Per Februari 2025 Kemenkes Rencanakan Skrining Kesehatan Mental Gratis untuk Seluruh Masyarakat
Per Februari 2025 Kemenkes Rencanakan Skrining Kesehatan Mental Gratis untuk Seluruh Masyarakat
Kesehatan mental kini menjadi salah satu fokus utama pemerintah Indonesia, yang mulai terlihat melalui hadirnya praktik psikolog klinis di puskesmas. Meskipun memang masih terdapat keterbatasan dalam penyediaan fasilitas kesehatan mental di daerah terpencil.
Rencana program skrining kesehatan mental gratis
Pemerintah, melalui Kementerian Kesehatan (Kemenkes), semakin serius memperhatikan masalah ini. Pada Februari 2025, mereka akan meluncurkan program skrining kesehatan mental gratis untuk seluruh masyarakat Indonesia. Menteri Kesehatan (Menkes) Budi Gunadi mengungkapkan bahwa pemerintah telah menyiapkan 10.000 puskesmas dan 15.000 klinik di seluruh Indonesia untuk memfasilitasi skrining kesehatan mental tersebut. “Ini adalah program terbesar dari Kemenkes, dan juga mungkin salah satu dari pemerintah, karena cakupannya sampai 280 juta (orang). Akan dibicarakan waktu tepatnya, tapi rencananya memang Februari,” jelas Menkes Budi pada (2/2), seperti yang dikutip dari Antara dan Kompas.

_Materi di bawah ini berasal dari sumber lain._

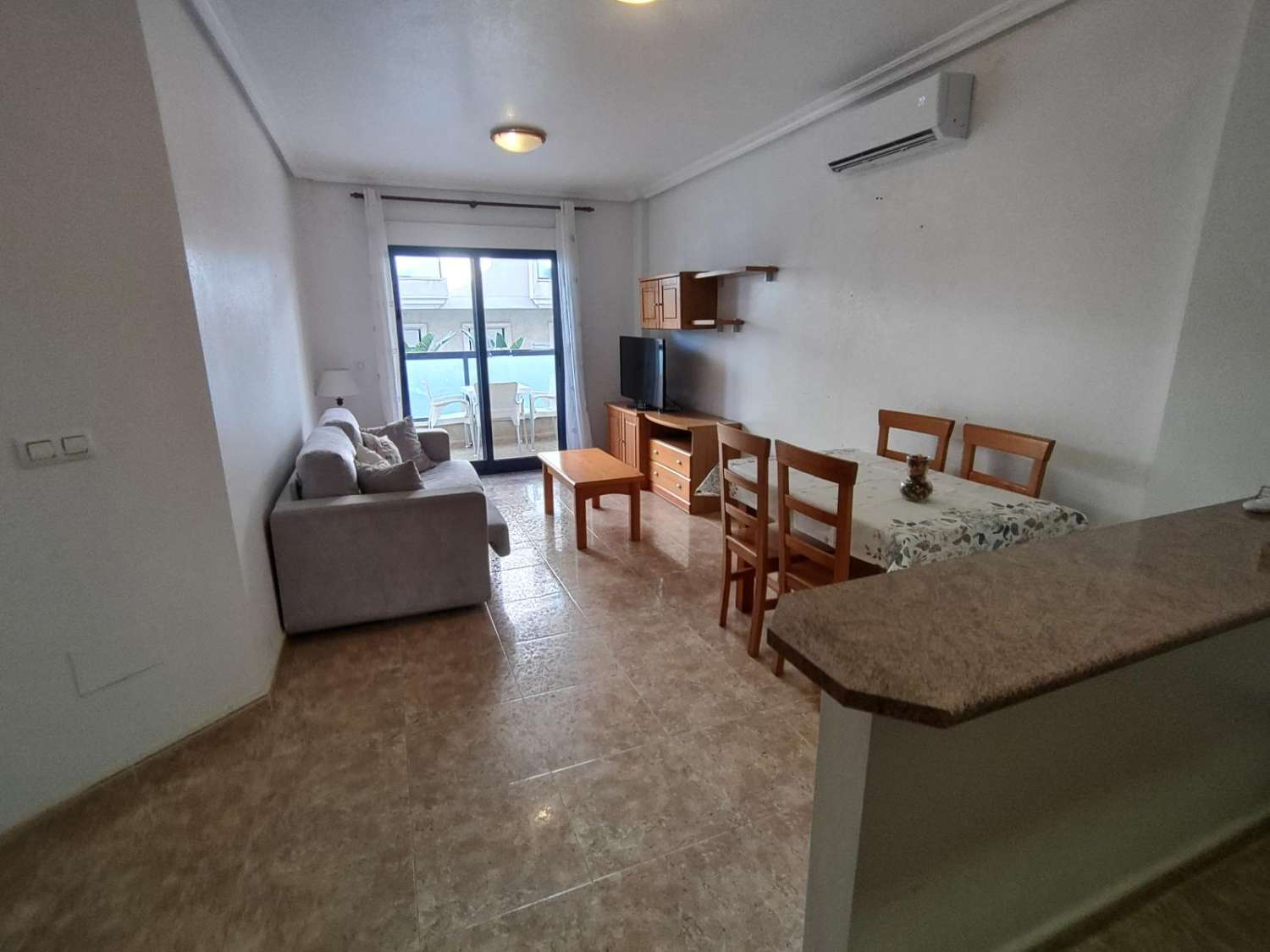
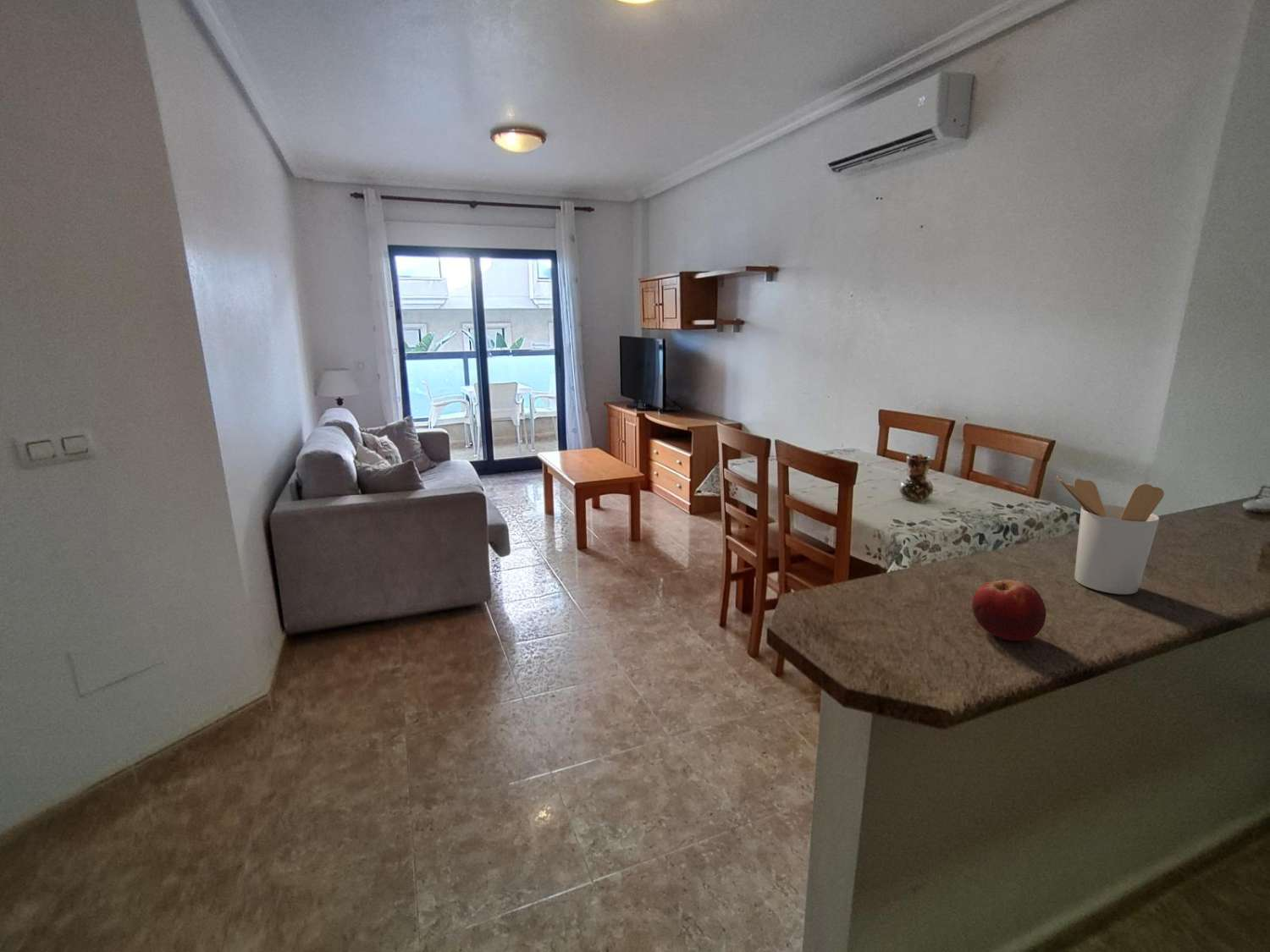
+ utensil holder [1056,476,1165,595]
+ fruit [971,579,1046,641]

Kondisi kesehatan mental masyarakat yang mengkhawatirkan
Berdasarkan data survei rumah tangga nasional Indonesia-National Adolescent Mental Health Survey (I-NAMHS) tahun 2022, sekitar 1 dari 3 remaja Indonesia mengalami masalah kesehatan mental dalam setahun terakhir. Angka tersebut setara dengan sekitar 15,5 juta remaja.
Sementara, pemerintah juga menjelaskan urgensi yang serupa dari keputusan pengadaan skrining gratis tersebut. "Data tahun 2023, 1 dari 10 rakyat Indonesia punya masalah kesehatan mental atau kesehatan jiwa, dan isunya adalah ini skriningnya tidak pernah dilakukan, jadi mereka sendiri tidak tahu kalau dia punya masalah kesehatan mental,” ungkap Budi.
Dengan kondisi ini, skrining kesehatan mental menjadi langkah penting agar masalah ini dapat dideteksi sejak dini. Program skrining gratis ini dirancang untuk menjangkau masyarakat luas, terutama anak-anak, yang sering kali tidak sadar akan gangguan mental yang mungkin mereka alami.
Jadi proyek terbesar Kemenkes setelah vaksin Covid-19 gratis
Program skrining kesehatan mental ini diperkirakan akan menjadi proyek terbesar Kemenkes, bahkan lebih besar dari program vaksinasi COVID-19 yang menjangkau sekitar 200 juta orang Indonesia. Dengan melibatkan puskesmas dan klinik di seluruh Indonesia, pemerintah berharap agar program ini bisa mencakup seluruh lapisan masyarakat.
Harapannya, melalui skrining ini, masalah kesehatan mental di Indonesia dapat teratasi secara lebih komprehensif. Masyarakat pun diharapkan akan lebih peduli dan sadar akan pentingnya menjaga kesehatan mental mereka.